Vengeance – A Film By B.J. Novak
I am always amazed by people who say they have no regrets in life. I am blown away by their confidence and self-assurance. Last night I finally had a film echo my constant inner monologue when J. Smith-Cameron (the brilliant Gerri from Succession) said these powerful lines towards the end:
“In my life, everything starts with a regret, ends with a regret. In between, regrets. It’s all regrets. You run as fast as you can from the last regret and of course you are just running straight into the next one. That’s life. It’s all regrets. That’s what they should say. No other way to be alive. It’s all regrets. Make ’em count.”
If you are looking for a genre, the film I watched is a dark comedic thriller and while the laughs keep coming it’s the dialogue that hits you hard. B.J. Novak, who you probably know as Ryan from The Office, made his debut as a writer/director with Vengeance last year. I finally found time to watch the movie last night and let me tell you right away, it is full of surprises.

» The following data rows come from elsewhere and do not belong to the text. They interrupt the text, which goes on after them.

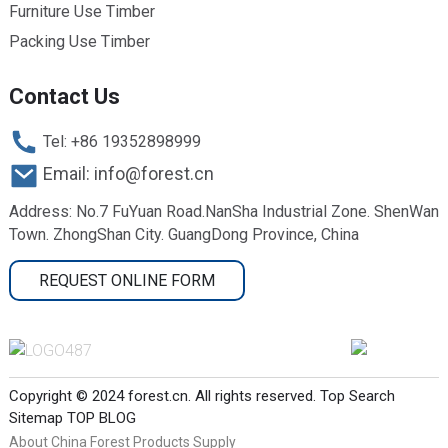
Furniture Use Timber
Packing Use Timber
Contact Us
Tel: +86 19352898999
Email: info@forest.cn
Address: No.7 FuYuan Road.NanSha Industrial Zone. ShenWan
Town. ZhongShan City. GuangDong Province, China
REQUEST ONLINE FORM
Copyright © 2024 forest.cn. All rights reserved.
Top Search
Sitemap
TOP BLOG
About China Forest Products Supply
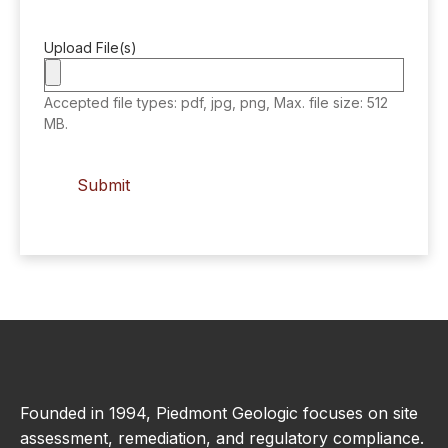
Upload File(s)
Accepted file types: pdf, jpg, png, Max. file size: 512
MB.
Founded in 1994, Piedmont Geologic focuses on site
assessment, remediation, and regulatory compliance.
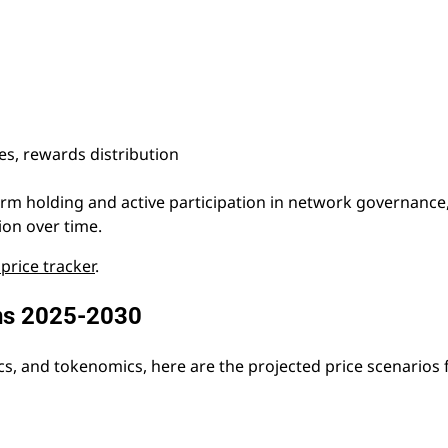
s, rewards distribution
erm holding and active participation in network governance
on over time.
 price tracker
.
ons 2025-2030
cs, and tokenomics, here are the projected price scenarios 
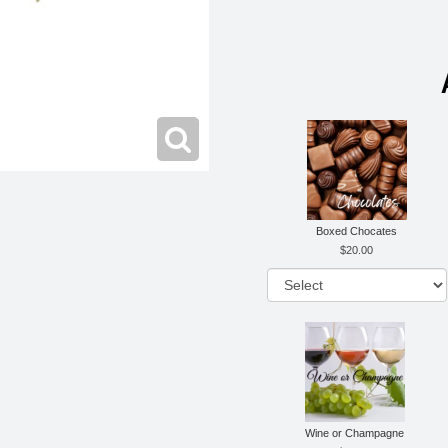
Boxed Chocates
20.00
Wine or Champagne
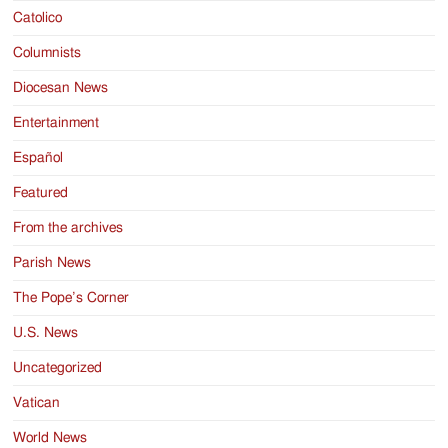
Catolico
Columnists
Diocesan News
Entertainment
Español
Featured
From the archives
Parish News
The Pope’s Corner
U.S. News
Uncategorized
Vatican
World News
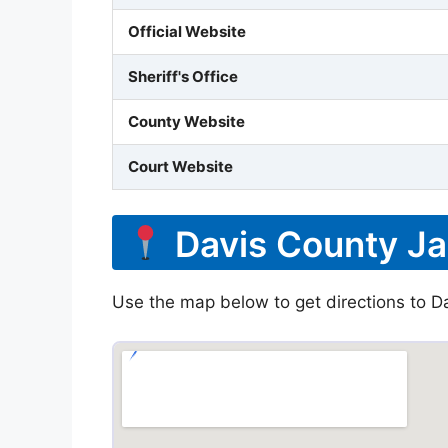
Official Website
Sheriff's Office
County Website
Court Website
Davis County Ja
Use the map below to get directions to Dav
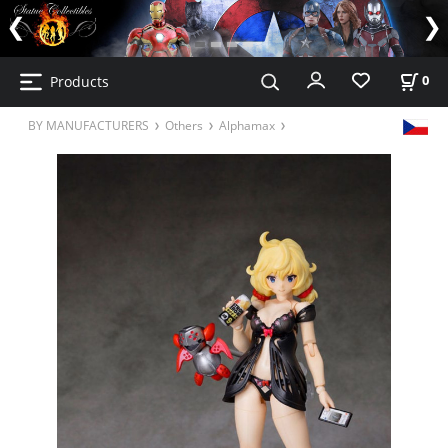
Products
0
BY MANUFACTURERS
Others
Alphamax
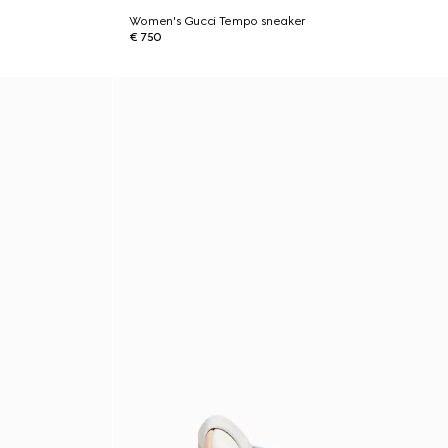
Women's Gucci Tempo sneaker
€ 750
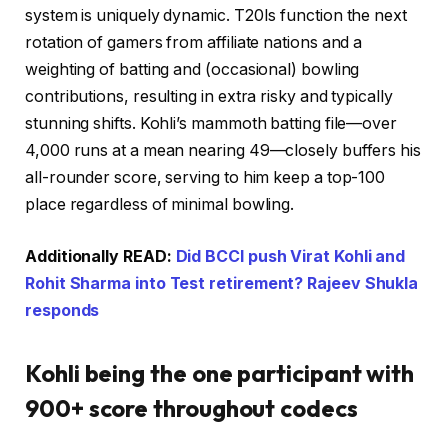
system is uniquely dynamic. T20Is function the next
rotation of gamers from affiliate nations and a
weighting of batting and (occasional) bowling
contributions, resulting in extra risky and typically
stunning shifts. Kohli’s mammoth batting file—over
4,000 runs at a mean nearing 49—closely buffers his
all-rounder score, serving to him keep a top-100
place regardless of minimal bowling.
Additionally READ:
Did BCCI push Virat Kohli and
Rohit Sharma into Test retirement? Rajeev Shukla
responds
Kohli being the one participant with
900+ score throughout codecs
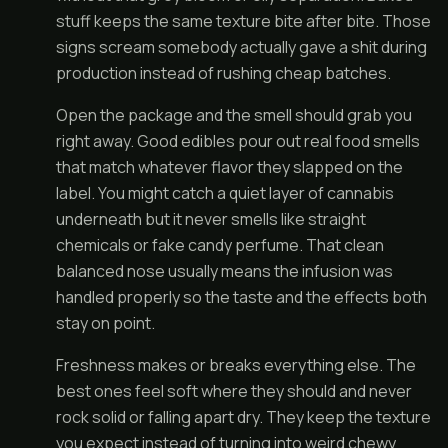
stuff keeps the same texture bite after bite. Those
signs scream somebody actually gave a shit during
production instead of rushing cheap batches.
Open the package and the smell should grab you
right away. Good edibles pour out real food smells
that match whatever flavor they slapped on the
label. You might catch a quiet layer of cannabis
underneath but it never smells like straight
chemicals or fake candy perfume. That clean
balanced nose usually means the infusion was
handled properly so the taste and the effects both
stay on point.
Freshness makes or breaks everything else. The
best ones feel soft where they should and never
rock solid or falling apart dry. They keep the texture
you expect instead of turning into weird chewy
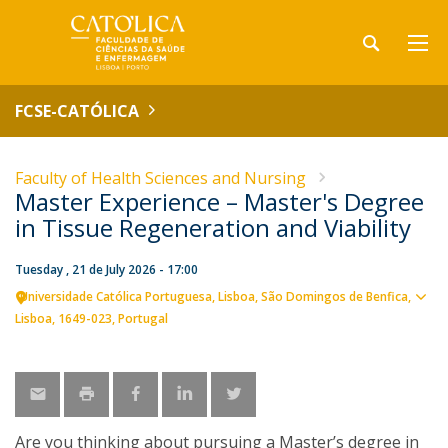
FCSE-CATÓLICA
Faculty of Health Sciences and Nursing
Master Experience – Master's Degree
in Tissue Regeneration and Viability
Tuesday , 21 de July 2026 - 17:00
Universidade Católica Portuguesa
Lisboa
São Domingos de Benfica,
Sho
Lisboa
1649-023
Portugal
map
Are you thinking about pursuing a Master’s degree in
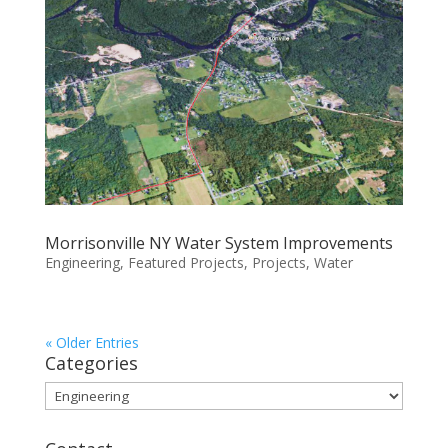
Morrisonville NY Water System Improvements
Engineering
,
Featured Projects
,
Projects
,
Water
« Older Entries
Categories
Categories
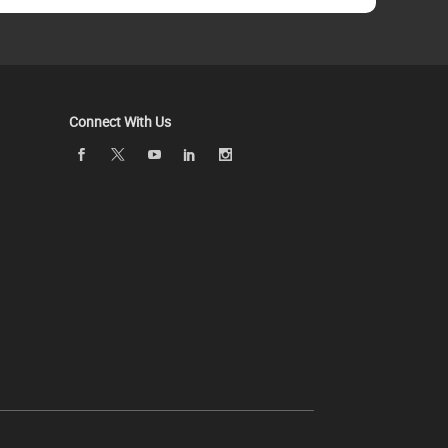
Connect With Us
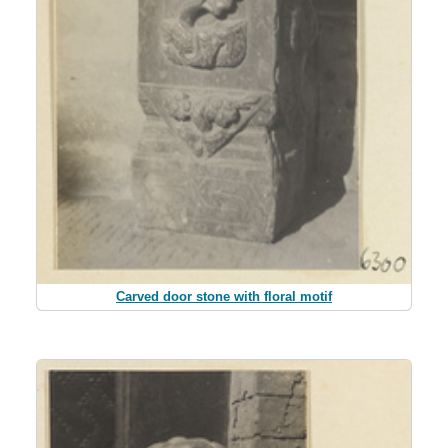
Carved door stone with floral motif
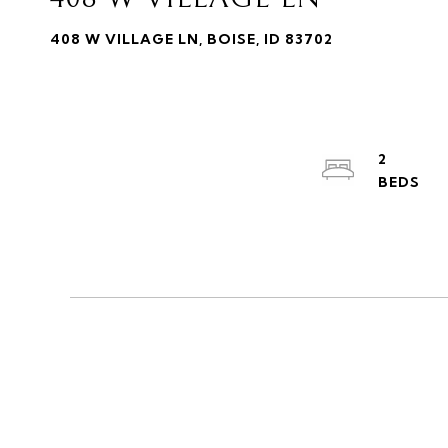
408 W VILLAGE LN, BOISE, ID 83702
2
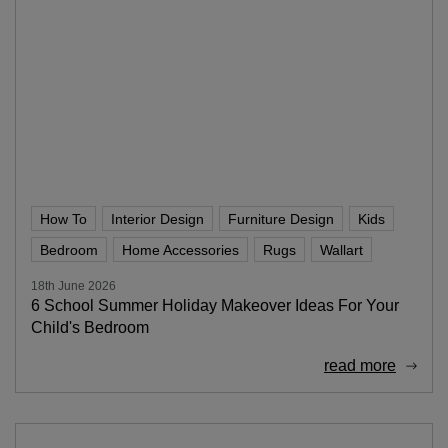
How To
Interior Design
Furniture Design
Kids
Bedroom
Home Accessories
Rugs
Wallart
18th June 2026
6 School Summer Holiday Makeover Ideas For Your
Child's Bedroom
read more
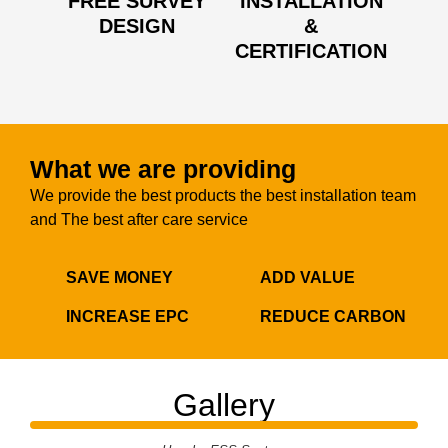
FREE SURVEY
INSTALLATION
DESIGN
&
CERTIFICATION
What we are providing
We provide the best products the best installation team
and The best after care service
SAVE MONEY
ADD VALUE
INCREASE EPC
REDUCE CARBON
Gallery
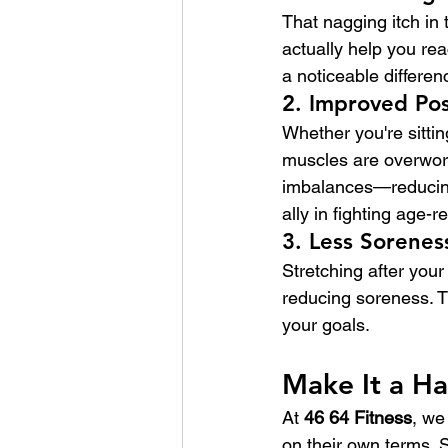
That nagging itch in
actually help you rea
a noticeable differen
2. 
Improved Po
Whether you're sittin
muscles are overwork
imbalances—reducing 
ally in fighting age-r
3. 
Less Sorenes
Stretching after your
reducing soreness. T
your goals.
Make It a H
At 
46 64 Fitness
, we
on their own terms. 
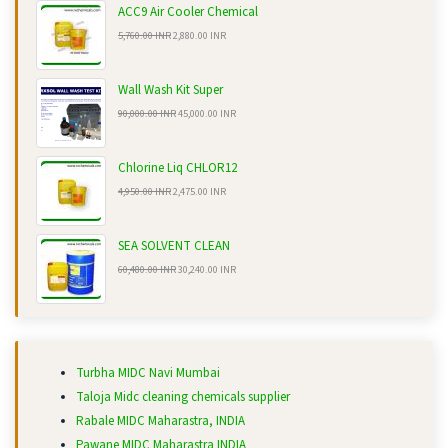
ACC9 Air Cooler Chemical
5,760.00 INR
2,880.00 INR
Wall Wash Kit Super
90,000.00 INR
45,000.00 INR
Chlorine Liq CHLOR12
4,950.00 INR
2,475.00 INR
SEA SOLVENT CLEAN
60,480.00 INR
30,240.00 INR
Turbha MIDC Navi Mumbai
Taloja Midc cleaning chemicals supplier
Rabale MIDC Maharastra, INDIA
Pawane MIDC Maharastra INDIA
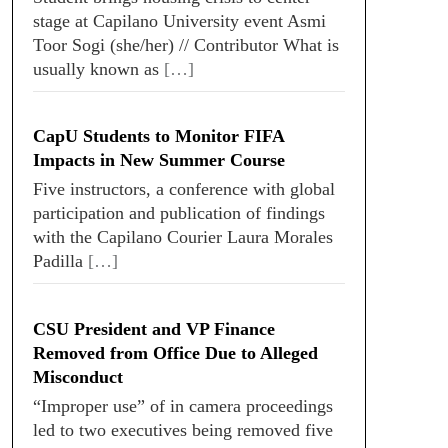
stage at Capilano University event Asmi
Toor Sogi (she/her) // Contributor What is
usually known as
[…]
CapU Students to Monitor FIFA
Impacts in New Summer Course
Five instructors, a conference with global
participation and publication of findings
with the Capilano Courier Laura Morales
Padilla
[…]
CSU President and VP Finance
Removed from Office Due to Alleged
Misconduct
“Improper use” of in camera proceedings
led to two executives being removed five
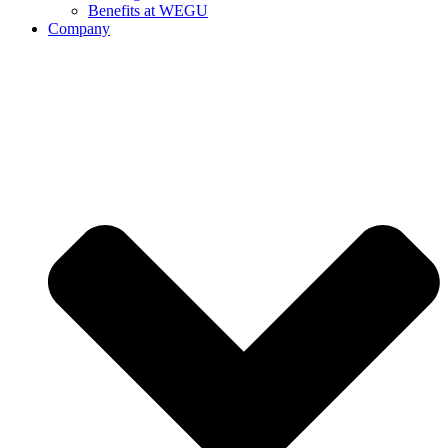
Benefits at WEGU
Company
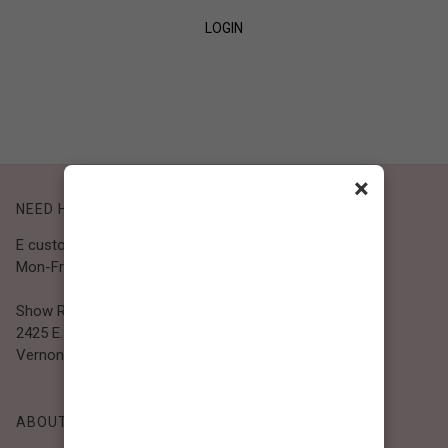
LOGIN
SIGN UP
×
NEED HELP?
E customer@bibiclothing.com
Mon-Fri 9A.M - 5P.M (PST)
Show Room
2425 E. 30th St.
Vernon, CA 90058
ABOUT BIBI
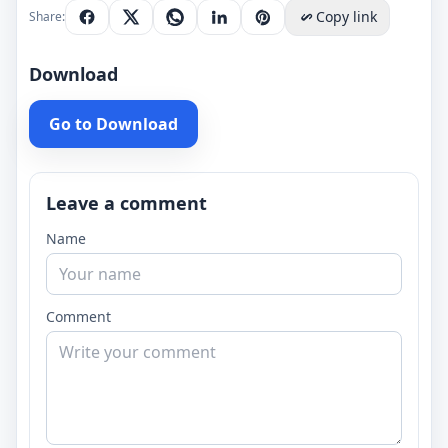
Copy link
Share:
Download
Go to Download
Leave a comment
Name
Comment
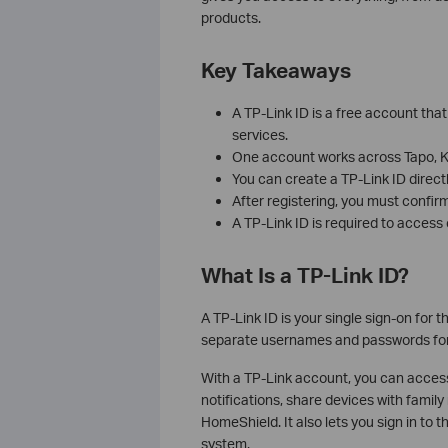
products.
Key Takeaways
A TP-Link ID is a free account th
services.
One account works across Tapo, Ka
You can create a TP-Link ID direct
After registering, you must confirm
A TP-Link ID is required to acces
What Is a TP-Link ID?
A TP-Link ID is your single sign-on for
separate usernames and passwords for 
With a TP-Link account, you can acce
notifications, share devices with fami
HomeShield. It also lets you sign in to
system.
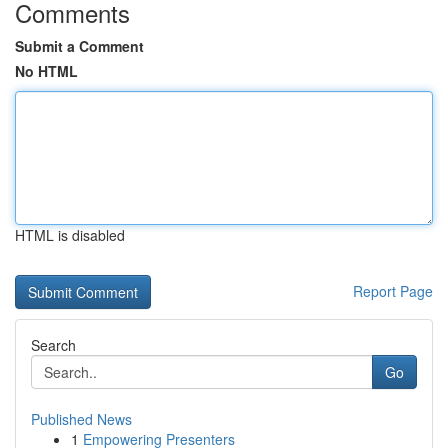
Comments
Submit a Comment
No HTML
HTML is disabled
Report Page
Search
Go
Published News
1
Empowering Presenters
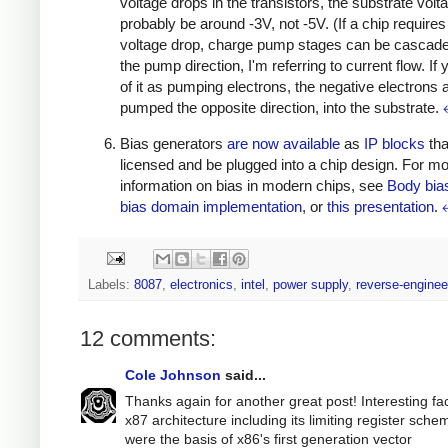
voltage drops in the transistors, the substrate volta
probably be around -3V, not -5V. (If a chip requires
voltage drop, charge pump stages can be cascade
the pump direction, I'm referring to current flow. If 
of it as pumping electrons, the negative electrons 
pumped the opposite direction, into the substrate.
Bias generators
are
now
available
as
IP blocks
tha
licensed and be plugged into a chip design. For m
information on bias in modern chips, see
Body bia
bias domain implementation
, or
this presentation
.
Labels:
8087
,
electronics
,
intel
,
power supply
,
reverse-enginee
12 comments:
Cole Johnson
said...
Thanks again for another great post! Interesting fac
x87 architecture including its limiting register sche
were the basis of x86's first generation vector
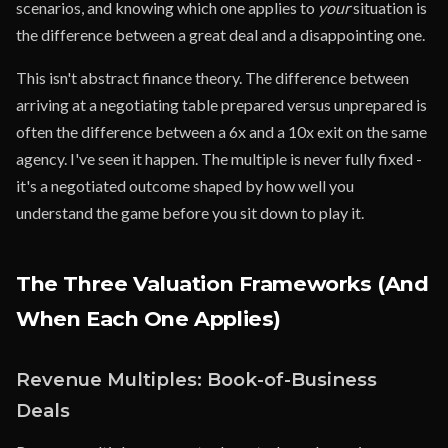
scenarios, and knowing which one applies to
your
situation is
the difference between a great deal and a disappointing one.
This isn't abstract finance theory. The difference between
arriving at a negotiating table prepared versus unprepared is
often the difference between a 6x and a 10x exit on the same
agency. I've seen it happen. The multiple is never fully fixed -
it's a negotiated outcome shaped by how well you
understand the game before you sit down to play it.
The Three Valuation Frameworks (And
When Each One Applies)
Revenue Multiples: Book-of-Business
Deals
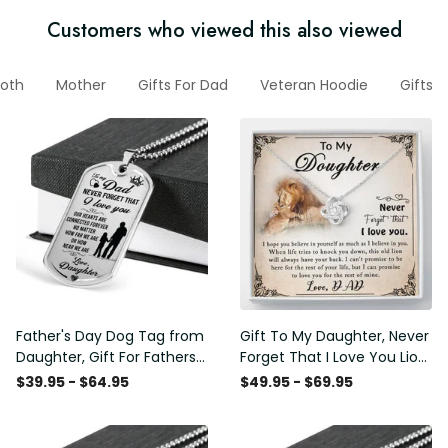
Customers who viewed this also viewed
oth
Mother
Gifts For Dad
Veteran Hoodie
Gifts 
Father's Day Dog Tag from
Gift To My Daughter, Never
Daughter, Gift For Fathers
Forget That I Love You Lion
Day Personalised Dog Tag,
Gift From Dad Father
$39.95 - $64.95
$49.95 - $69.95
Custom Dog Tags For Men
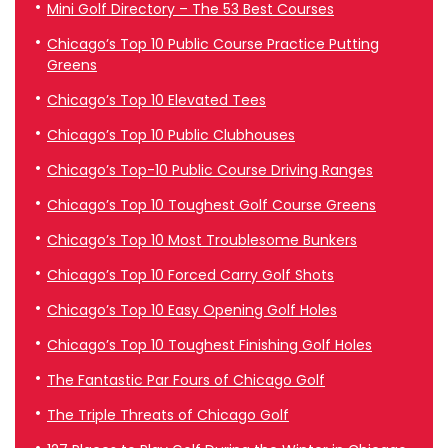
Mini Golf Directory – The 53 Best Courses
Chicago’s Top 10 Public Course Practice Putting
Greens
Chicago’s Top 10 Elevated Tees
Chicago’s Top 10 Public Clubhouses
Chicago’s Top-10 Public Course Driving Ranges
Chicago’s Top 10 Toughest Golf Course Greens
Chicago’s Top 10 Most Troublesome Bunkers
Chicago’s Top 10 Forced Carry Golf Shots
Chicago’s Top 10 Easy Opening Golf Holes
Chicago’s Top 10 Toughest Finishing Golf Holes
The Fantastic Par Fours of Chicago Golf
The Triple Threats of Chicago Golf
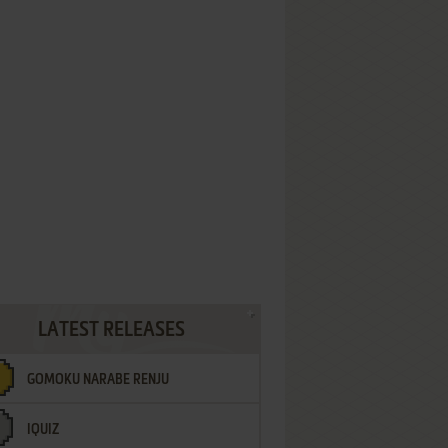
LATEST RELEASES
GOMOKU NARABE RENJU
IQUIZ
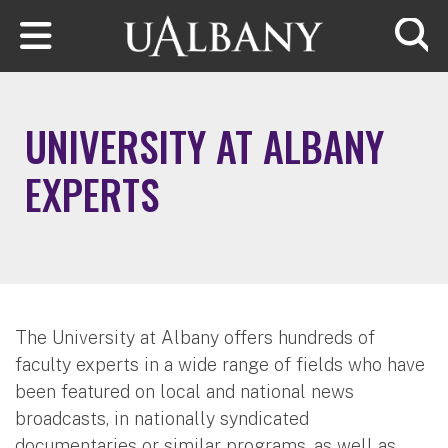
Skip to main content
Searc
UNIVERSITY AT ALBANY
EXPERTS
The University at Albany offers hundreds of
faculty experts in a wide range of fields who have
been featured on local and national news
broadcasts, in nationally syndicated
documentaries or similar programs, as well as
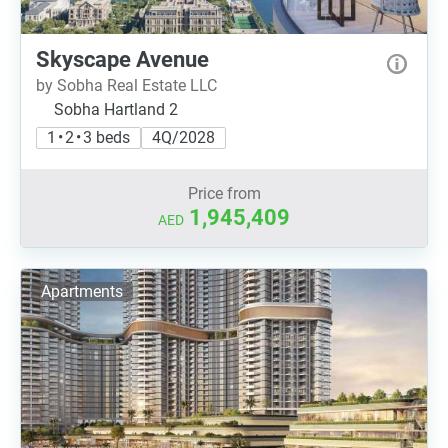
Skyscape Avenue
by Sobha Real Estate LLC
Sobha Hartland 2
1 • 2 • 3 beds
4Q/2028
Price from
1,945,409
AED
Apartments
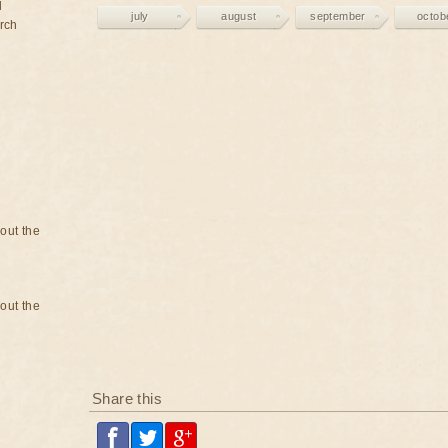
d
july
august
september
octob
rch
bout the
bout the
Share this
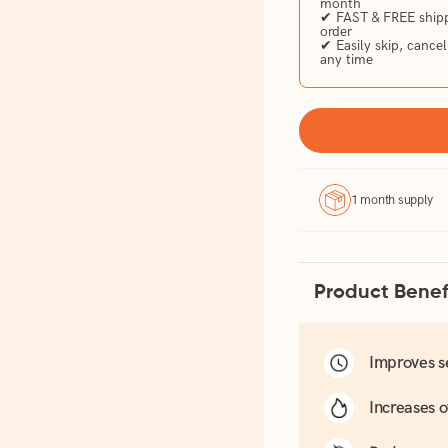
month
✔ FAST & FREE shippi
order
✔ Easily skip, cancel
any time
1 month supply
Product Benef
Improves s
Increases o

Ben Manalowitz (B.J. Novak) is a writer from NYC who flies to Texas, the real Texas, not Dallas, Austin or Houston, to attend the funeral of Abby (Lio Tipton), a girl he had casually hooked up with but whose family thinks that he is the boyfriend. Ben writes for The New Yorker as he clarifies a couple of times and he wants to tell a story, the story of America, and that is why he takes the trouble of going all the way to Texas. It’s that simple. The characters you meet throughout the film, are however, not as simple. They are lovingly layered. J. Smith-Cameron who I mentioned earlier plays Abby’s mother Sharon Shaw and Boyd Holbrook makes an impression as Ty Shaw, her brother, who is pretty sure that Abby was murdered. The icing on the cake is Ashton Kutcher as Quentin Sellers, a lanky, suave, smooth-talking, cowboy hat rocking music producer. I have saved the best for the last – Eli Bickel. He plays Abby’s nine year old brother Mason Shaw (also known as El Stupido) with whom Ben has this late night chat about ghosts.
El Stupido Shaw : I’m scared.
Ben Manalowitz : What are you scared of?
El Stupido Shaw : Ghosts.
Ben Manalowitz : Ghosts aren’t real.
El Stupido Shaw : If they’re not real, how come everyone knows what they are?
Ben Manalowitz : They’re real as an idea, but they’re not real, real. That’s what’s scary about ghosts, that they aren’t real. If ghosts were real they wouldn’t be scary at all, right? We would just smile and say, “Hi, ghosts!”
El Stupido Shaw : Hi ghosts!
Ben Manalowitz : Hi ghost! Wouldn’t that be cool? If when someone wasn’t there anymore there was still a little piece of them that could surprise you sometimes?
El Stupido Shaw : Yeah.
Ben Manalowitz : But there’s not, there’s nothing. And that’s what’s scary about ghosts. That the little piece of someone that feels like it might still be there isn’t there at all. Do you feel better?
El Stupido Shaw : No.
Ben Manalowitz : Me neither.
I don’t feel better either but I feel understood. Exchanges like these make the movie stand out. Novak has a lot going on in his head and he has somehow managed to cram all of it into this movie and I, for one, don’t mind at all.
If you like fish-out-of-water stories (Ben does cheer for the wrong team at the rodeo), you will like this movie more so because there’s less of judgement and more of finding common ground. There’s humor all through the movie and it goes beyond the usual tropes of making fun of one group of people, be it the city slicker or the tough Texan. The characters are given depth and a viewpoint which may not be yours exactly but because it is written and acted with a whole lot of heart, you eventually get it.
I rarely do movie reviews but when I do it’s when the movie really speaks to me. Vengeance went a step further as it validated how I feel about having regrets. It’s okay to have regrets, even the tiny nagging ones as long as you are happy with the bigger picture and you make all the regrets count.